2.
Думается, что в советской культуре послесталинского периода было явлено в своей гротесковой ясности то, чем страдает, в общем-то, любое общество и власть, — явить свой язык и свою идеологию не в качестве одной из социокультурных конвенций, но в качестве небесной истины. Другое дело, что за доминирование в либерально-рыночном обществе борятся несколько подобных языков и идеологий, в то время, как при советской власти все было уничтожено, кроме единственной — советской.
3.
Я не считаю, что в советской культуре не было разделения на высокое и низкое. Как раз кампании борьбы против дурного вкуса были весьма популярны и распространены. Просто линии разделения проходили по-другому, чем в западном искусстве. Существование же неофициального искусства, особенно в той форме, которую исповедывали соц-арт и Нома, не могли быть апроприированы официальной культурой, так как она воспринимала свои мифологемы и иделогемы с тотальной серьезностью и абсолютностью, а вышеназванные неофициальные направления работали с ними как с одними из многих конвенциональных и поддающихся манипуляции.
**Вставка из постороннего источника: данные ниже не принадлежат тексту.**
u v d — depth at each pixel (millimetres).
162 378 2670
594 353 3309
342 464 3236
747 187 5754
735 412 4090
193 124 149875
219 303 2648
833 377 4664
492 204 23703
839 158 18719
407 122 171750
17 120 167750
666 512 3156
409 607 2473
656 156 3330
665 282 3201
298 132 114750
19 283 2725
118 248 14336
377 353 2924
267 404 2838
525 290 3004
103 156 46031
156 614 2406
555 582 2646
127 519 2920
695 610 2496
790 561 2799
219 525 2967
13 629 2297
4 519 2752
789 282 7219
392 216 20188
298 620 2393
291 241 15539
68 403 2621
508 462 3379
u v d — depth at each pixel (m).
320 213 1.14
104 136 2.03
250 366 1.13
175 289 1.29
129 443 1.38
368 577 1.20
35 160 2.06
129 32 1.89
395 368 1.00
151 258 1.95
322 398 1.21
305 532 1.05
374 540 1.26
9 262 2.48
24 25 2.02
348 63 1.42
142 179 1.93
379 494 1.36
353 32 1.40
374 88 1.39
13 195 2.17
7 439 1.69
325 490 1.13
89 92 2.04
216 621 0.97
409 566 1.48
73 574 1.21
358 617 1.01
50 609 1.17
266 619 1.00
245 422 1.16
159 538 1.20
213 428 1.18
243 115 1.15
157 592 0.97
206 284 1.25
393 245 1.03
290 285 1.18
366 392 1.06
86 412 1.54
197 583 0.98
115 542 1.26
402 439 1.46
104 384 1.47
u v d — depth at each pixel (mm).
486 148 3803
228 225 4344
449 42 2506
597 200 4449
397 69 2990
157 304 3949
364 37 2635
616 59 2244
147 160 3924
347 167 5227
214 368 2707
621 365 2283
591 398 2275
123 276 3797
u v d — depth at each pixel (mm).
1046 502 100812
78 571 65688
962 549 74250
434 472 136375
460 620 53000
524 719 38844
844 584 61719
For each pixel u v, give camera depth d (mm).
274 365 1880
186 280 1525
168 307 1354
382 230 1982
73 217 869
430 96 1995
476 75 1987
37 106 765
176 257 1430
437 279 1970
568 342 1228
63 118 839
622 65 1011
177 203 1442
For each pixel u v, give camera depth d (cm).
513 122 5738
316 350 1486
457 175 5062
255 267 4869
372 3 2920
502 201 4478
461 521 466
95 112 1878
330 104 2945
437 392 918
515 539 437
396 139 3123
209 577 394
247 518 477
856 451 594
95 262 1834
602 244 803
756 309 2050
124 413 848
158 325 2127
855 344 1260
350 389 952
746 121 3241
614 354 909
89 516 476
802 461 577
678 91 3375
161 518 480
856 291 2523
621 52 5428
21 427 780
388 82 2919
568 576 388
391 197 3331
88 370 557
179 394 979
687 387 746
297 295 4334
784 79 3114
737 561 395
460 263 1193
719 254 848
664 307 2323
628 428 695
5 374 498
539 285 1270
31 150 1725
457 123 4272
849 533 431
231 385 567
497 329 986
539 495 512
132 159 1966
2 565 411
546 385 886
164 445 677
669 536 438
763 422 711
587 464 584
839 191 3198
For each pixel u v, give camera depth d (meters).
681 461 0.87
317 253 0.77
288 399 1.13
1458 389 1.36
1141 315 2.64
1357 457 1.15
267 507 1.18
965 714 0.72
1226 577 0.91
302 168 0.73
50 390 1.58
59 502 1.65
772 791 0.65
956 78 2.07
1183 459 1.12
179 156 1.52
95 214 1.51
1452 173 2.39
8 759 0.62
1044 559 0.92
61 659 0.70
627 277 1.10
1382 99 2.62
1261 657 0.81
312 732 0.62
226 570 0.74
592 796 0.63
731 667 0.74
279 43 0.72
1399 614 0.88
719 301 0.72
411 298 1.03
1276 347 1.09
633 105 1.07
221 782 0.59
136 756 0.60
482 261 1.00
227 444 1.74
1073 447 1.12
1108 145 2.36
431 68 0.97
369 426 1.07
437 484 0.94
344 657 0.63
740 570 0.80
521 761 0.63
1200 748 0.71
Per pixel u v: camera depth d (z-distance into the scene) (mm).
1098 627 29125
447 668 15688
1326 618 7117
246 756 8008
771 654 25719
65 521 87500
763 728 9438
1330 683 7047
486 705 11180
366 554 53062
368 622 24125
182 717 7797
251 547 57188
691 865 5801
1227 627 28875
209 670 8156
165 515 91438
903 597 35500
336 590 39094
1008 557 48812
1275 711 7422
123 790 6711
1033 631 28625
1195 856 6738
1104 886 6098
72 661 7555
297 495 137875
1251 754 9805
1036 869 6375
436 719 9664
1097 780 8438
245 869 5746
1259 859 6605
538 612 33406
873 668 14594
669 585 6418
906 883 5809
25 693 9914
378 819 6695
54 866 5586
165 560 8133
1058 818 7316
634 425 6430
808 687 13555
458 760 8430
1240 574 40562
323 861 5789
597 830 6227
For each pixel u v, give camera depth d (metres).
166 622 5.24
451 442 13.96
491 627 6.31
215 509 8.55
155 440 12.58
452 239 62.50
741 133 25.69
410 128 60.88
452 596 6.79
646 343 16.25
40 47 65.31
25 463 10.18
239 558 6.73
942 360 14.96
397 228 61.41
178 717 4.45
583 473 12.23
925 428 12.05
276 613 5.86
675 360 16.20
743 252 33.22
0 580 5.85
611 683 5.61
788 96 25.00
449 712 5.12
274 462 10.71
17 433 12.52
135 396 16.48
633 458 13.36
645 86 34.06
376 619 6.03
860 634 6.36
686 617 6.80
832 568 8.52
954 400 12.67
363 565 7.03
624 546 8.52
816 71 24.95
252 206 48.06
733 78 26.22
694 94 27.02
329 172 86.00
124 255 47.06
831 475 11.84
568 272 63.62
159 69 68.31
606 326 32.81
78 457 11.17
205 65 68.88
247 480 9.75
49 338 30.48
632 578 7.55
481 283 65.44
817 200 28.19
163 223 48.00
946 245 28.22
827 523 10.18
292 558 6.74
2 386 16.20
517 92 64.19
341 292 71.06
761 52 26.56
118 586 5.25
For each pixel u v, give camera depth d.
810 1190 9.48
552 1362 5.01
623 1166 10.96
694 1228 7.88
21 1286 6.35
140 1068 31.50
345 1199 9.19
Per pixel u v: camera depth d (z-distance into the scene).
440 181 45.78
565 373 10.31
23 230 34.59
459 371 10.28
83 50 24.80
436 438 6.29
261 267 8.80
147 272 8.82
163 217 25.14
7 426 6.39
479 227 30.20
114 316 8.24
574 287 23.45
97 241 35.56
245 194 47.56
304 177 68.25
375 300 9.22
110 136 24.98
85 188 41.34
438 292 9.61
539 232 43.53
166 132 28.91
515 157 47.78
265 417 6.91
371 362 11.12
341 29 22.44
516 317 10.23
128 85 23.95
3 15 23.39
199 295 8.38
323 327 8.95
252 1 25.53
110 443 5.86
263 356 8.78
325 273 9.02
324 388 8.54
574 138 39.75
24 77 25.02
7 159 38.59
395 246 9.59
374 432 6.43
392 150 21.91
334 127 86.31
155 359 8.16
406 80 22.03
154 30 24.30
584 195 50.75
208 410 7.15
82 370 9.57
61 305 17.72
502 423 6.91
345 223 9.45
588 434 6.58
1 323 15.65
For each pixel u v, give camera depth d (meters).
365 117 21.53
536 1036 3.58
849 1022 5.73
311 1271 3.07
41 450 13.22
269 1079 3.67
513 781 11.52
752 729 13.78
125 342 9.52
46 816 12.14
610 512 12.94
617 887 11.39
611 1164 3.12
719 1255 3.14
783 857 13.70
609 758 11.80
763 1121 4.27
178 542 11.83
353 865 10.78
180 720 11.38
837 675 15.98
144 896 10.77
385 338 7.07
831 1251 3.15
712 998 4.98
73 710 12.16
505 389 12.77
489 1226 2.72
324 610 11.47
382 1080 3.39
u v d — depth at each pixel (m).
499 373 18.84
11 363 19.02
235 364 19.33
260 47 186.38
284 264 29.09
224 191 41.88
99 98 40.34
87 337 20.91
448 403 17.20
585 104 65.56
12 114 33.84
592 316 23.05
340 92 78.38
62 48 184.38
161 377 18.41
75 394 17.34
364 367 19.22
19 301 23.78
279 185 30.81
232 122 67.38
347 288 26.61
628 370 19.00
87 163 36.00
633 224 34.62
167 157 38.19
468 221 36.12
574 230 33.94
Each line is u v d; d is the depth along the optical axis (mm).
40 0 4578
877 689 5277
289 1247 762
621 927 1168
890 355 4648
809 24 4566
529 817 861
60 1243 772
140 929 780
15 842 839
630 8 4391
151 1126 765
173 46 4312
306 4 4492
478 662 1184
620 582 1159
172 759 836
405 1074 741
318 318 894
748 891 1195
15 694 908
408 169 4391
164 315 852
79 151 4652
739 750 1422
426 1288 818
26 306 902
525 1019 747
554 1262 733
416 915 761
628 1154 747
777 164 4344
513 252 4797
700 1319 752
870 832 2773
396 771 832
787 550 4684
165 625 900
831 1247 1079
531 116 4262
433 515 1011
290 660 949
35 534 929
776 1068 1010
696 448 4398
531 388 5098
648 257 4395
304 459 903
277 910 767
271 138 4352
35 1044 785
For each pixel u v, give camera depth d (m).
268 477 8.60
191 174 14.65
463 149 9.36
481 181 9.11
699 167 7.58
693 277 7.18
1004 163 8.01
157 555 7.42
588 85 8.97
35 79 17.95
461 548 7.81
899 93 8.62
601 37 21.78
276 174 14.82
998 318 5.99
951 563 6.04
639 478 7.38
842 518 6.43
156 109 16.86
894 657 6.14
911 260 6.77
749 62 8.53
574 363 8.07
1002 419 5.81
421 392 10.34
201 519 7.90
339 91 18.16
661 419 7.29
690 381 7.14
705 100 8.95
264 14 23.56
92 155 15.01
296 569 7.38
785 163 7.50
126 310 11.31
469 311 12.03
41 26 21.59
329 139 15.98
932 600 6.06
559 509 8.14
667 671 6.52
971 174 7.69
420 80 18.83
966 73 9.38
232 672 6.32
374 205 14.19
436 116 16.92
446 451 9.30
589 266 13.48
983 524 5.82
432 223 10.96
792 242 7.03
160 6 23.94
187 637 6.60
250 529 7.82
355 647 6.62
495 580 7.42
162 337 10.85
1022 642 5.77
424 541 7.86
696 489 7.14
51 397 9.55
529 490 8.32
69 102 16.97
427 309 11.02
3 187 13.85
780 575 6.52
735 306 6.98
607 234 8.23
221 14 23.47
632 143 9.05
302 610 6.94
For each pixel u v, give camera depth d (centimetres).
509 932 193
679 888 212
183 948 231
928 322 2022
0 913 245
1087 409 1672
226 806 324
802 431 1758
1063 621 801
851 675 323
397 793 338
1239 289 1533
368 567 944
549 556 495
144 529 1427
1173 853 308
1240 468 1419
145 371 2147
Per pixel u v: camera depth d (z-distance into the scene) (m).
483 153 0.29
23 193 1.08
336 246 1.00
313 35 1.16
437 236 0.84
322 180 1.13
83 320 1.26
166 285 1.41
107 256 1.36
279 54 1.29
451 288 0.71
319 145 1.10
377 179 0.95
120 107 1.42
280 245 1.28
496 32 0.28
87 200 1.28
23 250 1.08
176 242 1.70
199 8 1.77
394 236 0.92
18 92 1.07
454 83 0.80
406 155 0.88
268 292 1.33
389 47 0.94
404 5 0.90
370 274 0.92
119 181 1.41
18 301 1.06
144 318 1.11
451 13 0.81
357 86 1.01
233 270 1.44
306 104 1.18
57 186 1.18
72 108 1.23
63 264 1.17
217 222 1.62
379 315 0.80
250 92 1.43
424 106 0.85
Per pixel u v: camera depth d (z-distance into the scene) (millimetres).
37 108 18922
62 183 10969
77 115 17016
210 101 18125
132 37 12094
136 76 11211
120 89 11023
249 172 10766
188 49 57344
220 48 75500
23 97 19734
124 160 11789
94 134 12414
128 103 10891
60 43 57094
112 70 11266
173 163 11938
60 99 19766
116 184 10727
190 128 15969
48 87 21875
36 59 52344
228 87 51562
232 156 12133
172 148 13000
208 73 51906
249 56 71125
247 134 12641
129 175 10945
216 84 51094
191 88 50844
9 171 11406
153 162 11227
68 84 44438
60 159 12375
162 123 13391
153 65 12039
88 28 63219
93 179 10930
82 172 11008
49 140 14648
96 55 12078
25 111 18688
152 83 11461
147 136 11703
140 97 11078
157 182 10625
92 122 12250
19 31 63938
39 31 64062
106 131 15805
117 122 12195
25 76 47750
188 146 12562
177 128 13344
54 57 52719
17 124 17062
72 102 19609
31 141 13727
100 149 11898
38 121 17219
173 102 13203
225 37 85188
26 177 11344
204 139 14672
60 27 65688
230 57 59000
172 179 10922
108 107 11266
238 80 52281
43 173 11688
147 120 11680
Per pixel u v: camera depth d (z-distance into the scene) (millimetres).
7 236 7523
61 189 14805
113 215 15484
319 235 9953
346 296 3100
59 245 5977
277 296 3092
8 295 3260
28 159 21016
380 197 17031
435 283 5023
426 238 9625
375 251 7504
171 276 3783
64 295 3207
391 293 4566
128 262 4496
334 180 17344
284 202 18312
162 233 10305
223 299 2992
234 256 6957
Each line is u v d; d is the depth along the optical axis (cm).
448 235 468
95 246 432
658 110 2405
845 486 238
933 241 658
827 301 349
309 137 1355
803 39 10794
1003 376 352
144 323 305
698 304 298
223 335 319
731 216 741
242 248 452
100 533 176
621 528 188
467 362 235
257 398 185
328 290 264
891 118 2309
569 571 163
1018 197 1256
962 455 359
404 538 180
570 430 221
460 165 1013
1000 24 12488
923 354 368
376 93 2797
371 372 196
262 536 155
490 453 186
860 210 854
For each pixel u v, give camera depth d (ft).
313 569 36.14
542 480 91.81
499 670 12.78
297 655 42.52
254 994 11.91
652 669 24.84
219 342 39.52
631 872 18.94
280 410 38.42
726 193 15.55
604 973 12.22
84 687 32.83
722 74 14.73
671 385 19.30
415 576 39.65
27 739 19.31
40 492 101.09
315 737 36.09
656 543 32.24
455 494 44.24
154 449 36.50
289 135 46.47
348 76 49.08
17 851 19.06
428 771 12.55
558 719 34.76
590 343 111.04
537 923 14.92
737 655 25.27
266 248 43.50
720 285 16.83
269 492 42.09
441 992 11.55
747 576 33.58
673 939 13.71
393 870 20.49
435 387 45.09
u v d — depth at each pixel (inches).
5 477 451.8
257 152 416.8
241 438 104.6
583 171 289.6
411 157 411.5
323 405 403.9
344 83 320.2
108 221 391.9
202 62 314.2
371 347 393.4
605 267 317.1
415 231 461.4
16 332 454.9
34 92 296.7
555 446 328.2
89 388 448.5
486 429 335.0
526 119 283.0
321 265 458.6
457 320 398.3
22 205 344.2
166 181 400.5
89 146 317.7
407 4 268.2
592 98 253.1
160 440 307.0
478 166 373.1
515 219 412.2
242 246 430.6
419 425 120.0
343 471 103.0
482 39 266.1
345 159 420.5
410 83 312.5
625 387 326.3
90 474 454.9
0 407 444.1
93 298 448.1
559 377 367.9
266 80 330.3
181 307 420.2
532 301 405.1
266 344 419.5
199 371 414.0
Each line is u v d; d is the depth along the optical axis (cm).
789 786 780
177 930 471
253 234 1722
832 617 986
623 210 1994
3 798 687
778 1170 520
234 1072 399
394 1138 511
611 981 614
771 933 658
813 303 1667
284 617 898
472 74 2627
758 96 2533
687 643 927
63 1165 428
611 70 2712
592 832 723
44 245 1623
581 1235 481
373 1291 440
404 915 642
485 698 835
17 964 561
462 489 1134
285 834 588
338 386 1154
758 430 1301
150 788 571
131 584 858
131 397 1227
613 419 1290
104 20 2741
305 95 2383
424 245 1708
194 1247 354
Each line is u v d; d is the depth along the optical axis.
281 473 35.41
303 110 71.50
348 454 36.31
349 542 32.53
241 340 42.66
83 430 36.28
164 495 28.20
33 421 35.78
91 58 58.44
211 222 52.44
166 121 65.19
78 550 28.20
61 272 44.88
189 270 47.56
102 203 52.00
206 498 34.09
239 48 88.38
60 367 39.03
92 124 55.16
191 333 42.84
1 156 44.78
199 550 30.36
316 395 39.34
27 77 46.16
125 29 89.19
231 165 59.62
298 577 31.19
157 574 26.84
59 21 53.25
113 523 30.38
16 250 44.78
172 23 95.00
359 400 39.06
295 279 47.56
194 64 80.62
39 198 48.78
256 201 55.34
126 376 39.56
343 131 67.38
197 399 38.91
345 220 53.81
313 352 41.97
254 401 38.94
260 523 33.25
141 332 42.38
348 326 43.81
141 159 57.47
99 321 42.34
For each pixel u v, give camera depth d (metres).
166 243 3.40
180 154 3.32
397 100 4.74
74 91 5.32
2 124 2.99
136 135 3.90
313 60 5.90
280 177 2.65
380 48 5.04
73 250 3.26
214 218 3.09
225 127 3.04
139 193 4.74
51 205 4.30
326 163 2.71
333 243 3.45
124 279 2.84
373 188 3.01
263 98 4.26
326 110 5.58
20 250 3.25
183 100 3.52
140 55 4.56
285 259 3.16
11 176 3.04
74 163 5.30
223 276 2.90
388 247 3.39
Советский миф, как и любой другой, не переносит культурной и языковой критики.
4.
Мне трудно ответить за всех художников — каждый имел достаточно свою отличную стратегию. Я же исходил из того, что нет ни абсолютно истинного говорения, ни абсолютно ложного. Всякое высказывание истинно в пределах своей аксиоматики. И, собственно, моей задачей было не производство прекрасных вещей, а слежение границ, за которыми любое высказывание приобретает тоталитарные черты и амбиции. Естественно, поскольку я все-таки не ученый, я делал это средствами, привычными в пределах искусства, так что эти результаты за пределами своей основной прагматики могли вполне выглядеть и как простые объекты искусства. То есть в пример можно привести всем известный Парижский эталон метра. Это простой кусок железа, который может быть употреблен для заколачивания гвоздей. Он эталон только в процедуре измерения. Так и моей задачей было создать процедуру измерения.
5.
Действительно, вся наша деятельность происходила в пределах квазиинституций — то есть какого-то количества художников и любителей искусства, которые собирались на квартирных выставках, семинарах и чтениях.
С самого начала в нашей деятельности присутствовала и принципиальная критика художественных и культурных институций, так как для нас они были изначально дискредитированы своей причастностью к власти. И в этом своем принципиальном неприятии официальной институциональности московский андеграунд уже совпадал не с поп-артом или концептуализмом, но с последующим нью-вейвом и прочими поздними постмодернистскими практиками.
В какой-то мере мои принципы сходны с принципами Уорхола. То есть я пытаюсь обнаружить некие порождающие системы. Однако, думается, в моей деятельности превалирует испытание возможности искреннего высказывания, а не попытки отыскать его. То есть моя проблема не в трудности отыскания пласта искреннего высказывания, а тотальное сомнение в этом.
Что касается соцреализма, то это не стиль, а система отношений власти с культурой и художниками. Посему в этом свете Уорхол выглядит как принципиальный индивидуалист, что осуждалось советской властью. Его идеи были его идеями. А у соцреалистов была одна идея — соответствовать идеям власти. И если назавтра власть переменит свои представления на противоположные, художник должен быть готов последовать за этим. Готов ли был Уорхол на это?
6.
Для меня советский монстр был примером вообще монструозности любого тоталитаризма, бациллы которого можно найти в пределах любого институционализированного дискурса. Так что для меня монстрами полон свет, и материал для работы почти неисчерпаем.
7.
Проблема монструозности в изобразительном искусстве содержит несколько пластов — от древних, архаических нерефлектируемых страхов перед всем нечеловеческим, символическим, метафорическим до проблем, связанных с новой антропологией. Именно весь этот спектр меня и интересует. И, думается мне, в моих работах всякий может удовлетвориться созерцанием своего пласта, который его интересует и который воспринимает его оптика.
А вообще-то, больше всего меня привлекает проблема новой антропологии, которая связана отнюдь не с суперменством, а возможной тотальной перекодировкой всей человеческой культуры.